疲れ果てて聴く懐メロ


朝から夜割りと遅くまで、文字通り息つく暇もなく忙しい、なんていうのがここのところ珍しくなく、帰りの車内は本を読む元気も、PCを開いて文章を書く元気もない。
かといって、眠りに落ちるかというと、妙に高ぶってぎすぎすしたような状態で、据わった目で無表情にして時間をやり過ごすような具合だ。


iPodでぼんやりと音楽を聴いていると、徐々にモードが切り替わって、変に凝り固まってぐだぐだになっている状態がほどけてくる。


そんな時には、「お気に入り」を選ぶよりも、ある時期より前には必ずあった、「好き嫌い以前にいやでも耳に入ってきて、その当時なら誰もが知っていた」というような曲がいい、ということにこのごろ気がついた。
懐メロにすがるおじさんの気持ちがなんとなくわかる。ここ数年いろいろなアーティストがカバーアルバムを作って、それらがもてはやされるのとも関係があるかもしれない。


BIBLE
ROYAL STRAIGHT FLUSH [ 沢田研二 ]
「懐メロにすがるおじさん」になった気分で、松田聖子とか沢田研二なんかを聴いている。
CDすらなかった時代に耳にしていた音楽をiPodで聴くのは、その行為自体がなんだか面白い。
あまりにも当たり前に流れていて逆によくは聴こうとしなかったこういう歌は、今になって落ち着いて聴いてみるとなかなか新鮮だ。
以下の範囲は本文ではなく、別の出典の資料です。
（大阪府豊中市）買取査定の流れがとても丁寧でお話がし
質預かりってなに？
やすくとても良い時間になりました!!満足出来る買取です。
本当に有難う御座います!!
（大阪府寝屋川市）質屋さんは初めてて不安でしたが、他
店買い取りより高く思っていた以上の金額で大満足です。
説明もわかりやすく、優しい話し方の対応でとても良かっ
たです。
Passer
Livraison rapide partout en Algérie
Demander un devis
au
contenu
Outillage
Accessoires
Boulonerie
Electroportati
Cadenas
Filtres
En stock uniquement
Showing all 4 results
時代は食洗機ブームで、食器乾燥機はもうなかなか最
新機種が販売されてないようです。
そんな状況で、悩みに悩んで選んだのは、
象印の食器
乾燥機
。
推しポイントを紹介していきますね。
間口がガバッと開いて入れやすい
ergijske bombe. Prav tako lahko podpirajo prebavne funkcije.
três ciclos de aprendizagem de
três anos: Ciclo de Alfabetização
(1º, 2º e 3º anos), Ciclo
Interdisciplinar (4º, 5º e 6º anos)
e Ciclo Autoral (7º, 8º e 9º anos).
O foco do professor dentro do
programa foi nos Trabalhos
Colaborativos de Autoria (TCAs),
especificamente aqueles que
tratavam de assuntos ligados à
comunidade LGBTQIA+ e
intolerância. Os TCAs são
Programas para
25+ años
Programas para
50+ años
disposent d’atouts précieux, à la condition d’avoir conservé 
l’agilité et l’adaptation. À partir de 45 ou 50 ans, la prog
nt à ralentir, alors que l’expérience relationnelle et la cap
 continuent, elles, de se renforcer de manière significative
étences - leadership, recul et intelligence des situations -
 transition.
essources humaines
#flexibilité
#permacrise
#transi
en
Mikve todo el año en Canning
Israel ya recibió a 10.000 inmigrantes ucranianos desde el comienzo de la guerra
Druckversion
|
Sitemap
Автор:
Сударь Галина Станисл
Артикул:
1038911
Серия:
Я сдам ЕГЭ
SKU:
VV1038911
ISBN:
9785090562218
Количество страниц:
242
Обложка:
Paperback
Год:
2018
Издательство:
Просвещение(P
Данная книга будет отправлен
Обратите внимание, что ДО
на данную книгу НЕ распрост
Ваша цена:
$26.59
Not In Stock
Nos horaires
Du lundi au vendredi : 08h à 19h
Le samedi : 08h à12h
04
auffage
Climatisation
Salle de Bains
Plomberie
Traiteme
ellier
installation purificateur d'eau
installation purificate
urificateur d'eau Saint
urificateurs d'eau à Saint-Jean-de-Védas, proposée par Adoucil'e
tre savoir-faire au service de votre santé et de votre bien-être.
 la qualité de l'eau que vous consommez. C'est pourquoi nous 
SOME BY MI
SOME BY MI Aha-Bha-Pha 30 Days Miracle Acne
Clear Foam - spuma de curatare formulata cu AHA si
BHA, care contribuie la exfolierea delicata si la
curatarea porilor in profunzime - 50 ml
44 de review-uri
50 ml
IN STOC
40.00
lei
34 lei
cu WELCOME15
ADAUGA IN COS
松田聖子は、ある時期まで一曲一曲、見事に声や歌い方を曲に合わせて変えていて、そのどれもとっても上手い。
忙しくなりすぎて喉の状態が厳しくなったためか、この路線が一番売れる、とレコード会社が判断してその歌い方をする曲に偏らせたためか、ある時期からそのバリエーションの幅はぐっと狭くなってしまうのだけれど、すごいなあ、と思いながら聴いている。


沢田研二は、歌はあまり上手でない。はらはらする。でもなんともいえない魅力、格好良さには今にも通じそうなものがある。「あえて」という感じのちょっと気障で、ちょっと実験的な感じが、鼻についてやらしくなったり、鬱陶しくならないところがこの人のすごさだ。早川タケジとタッグを組んで「最先端」という感じをぷんぷんさせながら、大衆的な人気もすごい、という今はちょっとない類の当時のすごさを思い出す。


相方の趣味で斉藤由貴なんかも同じiPodに入っていたりもするのだが、これは「うわ、下手・・・」と改めてびっくりしたりする。でもそれでいいんだよなあ。聴いた瞬間にそれが流れていた頃をぱっと思い出して、聴かなければ思い出すことのない、何ということのないいろいろな風景が頭の中に現れる。


ちょっと違う時間を車内でひととき過ごして、無表情に据わった目がただ疲れただけの目に変わる頃、電車を降りて家へと帰る。